Any liberal, progressive, or Democrat who is spending the last week before Election Day discussing the merits of a third party, or actually trying to make a case that a Romney presidency will do more to advance progressive causes, should probably be euthanized purely out of mercy. If you are a liberal who wants to sell books or gain page views or higher ratings for your television or radio program, a Romney presidency will help you out. Otherwise, everything you believe in and fight for will be set back, put at risk, or utterly destroyed.

If you don’t understand what is at stake at the Supreme Court, you probably don’t understand much else about American politics, either. But the entire premise of this argument is that the Democrats will learn certain lessons from defeat and that this will lead to a reinvigorated defense of civil liberties and an assertion of economic populism that is sorely lacking on the present-day left.

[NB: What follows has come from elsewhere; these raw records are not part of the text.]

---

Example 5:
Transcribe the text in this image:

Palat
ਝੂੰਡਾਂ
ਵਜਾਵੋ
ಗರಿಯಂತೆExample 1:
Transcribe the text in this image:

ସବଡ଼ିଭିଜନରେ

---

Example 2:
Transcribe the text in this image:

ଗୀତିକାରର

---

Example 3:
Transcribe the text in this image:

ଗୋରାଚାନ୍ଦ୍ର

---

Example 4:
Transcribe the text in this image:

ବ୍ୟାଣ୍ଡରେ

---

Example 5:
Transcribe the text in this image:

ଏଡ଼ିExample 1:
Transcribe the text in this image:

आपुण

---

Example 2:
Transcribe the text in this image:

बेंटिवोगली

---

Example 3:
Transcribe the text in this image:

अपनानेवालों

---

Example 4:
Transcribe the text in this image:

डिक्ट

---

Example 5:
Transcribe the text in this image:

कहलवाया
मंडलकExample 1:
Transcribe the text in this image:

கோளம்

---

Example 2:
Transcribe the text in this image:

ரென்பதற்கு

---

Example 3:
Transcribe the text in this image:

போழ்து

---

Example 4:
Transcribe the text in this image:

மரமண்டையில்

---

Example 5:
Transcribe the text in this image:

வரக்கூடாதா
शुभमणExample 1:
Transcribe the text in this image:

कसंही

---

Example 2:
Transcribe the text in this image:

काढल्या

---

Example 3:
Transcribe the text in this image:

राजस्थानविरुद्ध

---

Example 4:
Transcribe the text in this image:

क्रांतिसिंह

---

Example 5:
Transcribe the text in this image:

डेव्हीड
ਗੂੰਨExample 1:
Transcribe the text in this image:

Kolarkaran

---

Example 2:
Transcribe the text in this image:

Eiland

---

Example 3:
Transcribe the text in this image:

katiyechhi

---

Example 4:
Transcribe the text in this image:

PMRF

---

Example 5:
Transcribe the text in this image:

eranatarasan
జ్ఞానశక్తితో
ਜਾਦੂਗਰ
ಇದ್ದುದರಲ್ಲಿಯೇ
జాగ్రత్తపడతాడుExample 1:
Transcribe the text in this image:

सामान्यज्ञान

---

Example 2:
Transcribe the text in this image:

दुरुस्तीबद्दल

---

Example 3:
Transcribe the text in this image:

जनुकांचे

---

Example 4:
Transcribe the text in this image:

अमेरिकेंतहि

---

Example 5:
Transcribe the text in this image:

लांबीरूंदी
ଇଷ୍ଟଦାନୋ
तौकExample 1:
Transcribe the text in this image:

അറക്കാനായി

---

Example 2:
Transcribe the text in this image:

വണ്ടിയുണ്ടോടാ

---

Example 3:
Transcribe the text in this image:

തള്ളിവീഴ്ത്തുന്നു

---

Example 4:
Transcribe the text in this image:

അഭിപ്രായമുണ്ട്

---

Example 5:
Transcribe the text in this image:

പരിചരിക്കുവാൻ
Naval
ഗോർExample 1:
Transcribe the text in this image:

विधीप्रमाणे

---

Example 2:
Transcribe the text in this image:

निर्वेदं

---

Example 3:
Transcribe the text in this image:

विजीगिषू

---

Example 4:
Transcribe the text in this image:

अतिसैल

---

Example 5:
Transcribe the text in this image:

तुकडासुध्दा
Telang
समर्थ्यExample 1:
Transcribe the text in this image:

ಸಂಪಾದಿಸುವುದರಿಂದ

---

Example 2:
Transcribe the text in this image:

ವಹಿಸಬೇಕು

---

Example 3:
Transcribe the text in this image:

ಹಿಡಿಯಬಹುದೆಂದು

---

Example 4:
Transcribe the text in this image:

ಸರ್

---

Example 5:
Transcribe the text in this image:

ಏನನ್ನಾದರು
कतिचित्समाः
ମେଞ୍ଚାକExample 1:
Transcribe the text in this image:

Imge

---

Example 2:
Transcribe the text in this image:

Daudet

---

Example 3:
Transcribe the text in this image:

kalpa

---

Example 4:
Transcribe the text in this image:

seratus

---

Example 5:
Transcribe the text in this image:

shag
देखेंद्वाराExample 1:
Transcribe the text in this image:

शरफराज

There is no precedent for believing this will actually happen. The whole New Democrat/Blue Dog phenomenon arose out of the ashes of the Mondale and Dukakis defeats. The only time the Democrats responded to defeat by moving left was in 1972, and we know how that turned out.

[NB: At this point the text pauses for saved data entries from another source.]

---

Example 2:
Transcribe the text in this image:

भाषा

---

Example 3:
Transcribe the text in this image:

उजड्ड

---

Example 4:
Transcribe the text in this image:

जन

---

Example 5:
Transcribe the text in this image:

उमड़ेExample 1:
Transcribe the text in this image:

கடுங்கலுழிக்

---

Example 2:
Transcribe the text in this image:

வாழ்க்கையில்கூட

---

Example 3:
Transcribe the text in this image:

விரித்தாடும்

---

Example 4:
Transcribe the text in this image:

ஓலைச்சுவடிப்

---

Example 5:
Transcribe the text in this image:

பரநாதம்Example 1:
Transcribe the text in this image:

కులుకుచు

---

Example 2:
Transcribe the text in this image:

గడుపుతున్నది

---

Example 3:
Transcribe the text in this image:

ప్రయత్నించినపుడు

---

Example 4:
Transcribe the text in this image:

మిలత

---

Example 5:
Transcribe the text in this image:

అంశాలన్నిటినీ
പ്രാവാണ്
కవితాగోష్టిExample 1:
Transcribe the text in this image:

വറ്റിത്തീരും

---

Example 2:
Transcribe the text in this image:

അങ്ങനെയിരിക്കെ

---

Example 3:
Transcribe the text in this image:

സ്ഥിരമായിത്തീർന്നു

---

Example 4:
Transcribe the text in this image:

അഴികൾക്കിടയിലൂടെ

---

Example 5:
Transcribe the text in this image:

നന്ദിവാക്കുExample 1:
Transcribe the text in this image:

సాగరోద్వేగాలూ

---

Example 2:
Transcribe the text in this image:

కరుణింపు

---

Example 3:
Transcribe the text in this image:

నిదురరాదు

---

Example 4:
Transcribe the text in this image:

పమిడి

A Romney administration would roll back the expansion of Medicaid and access to health care for 30 million people. It would result in a rightward shift in the courts that would make voting much harder and would do severe damage to women’s rights. But even if that were all somehow worth it, we have foreign policy to consider. We have competency to consider, the importance of which the current operations of FEMA compared to their performance under Bush should highlight. And, ultimately, we’d have to win the argument within the Democratic Party about why Obama lost. It couldn’t be because of the weak economy or because of the Citizens United ruling, or because Republican governors and secretaries of state and legislatures suppressed the vote, or because of racism, or because Romney got away with a campaign of lies. No, it would have to be agreed that the president lost because he was too aggressive in the pursuit of terrorists and he didn’t do enough to alleviate the foreclosure crisis, and some other combination of populist and anti-militarist reasoning.

The chances of winning that argument would be hampered by the fact that there is absolutely no evidence to support it. It would be further hampered by the fact that the Democrats would be more finance-challenged than ever and therefore less inclined to embrace economic populism.

If progressives want to change the Democratic Party, they should look across the aisle at the Tea Party. Obviously, the Tea Party should not be emulated in full. But their decision to fight in the primaries is the correct one. You do not further your cause by empowering your enemies.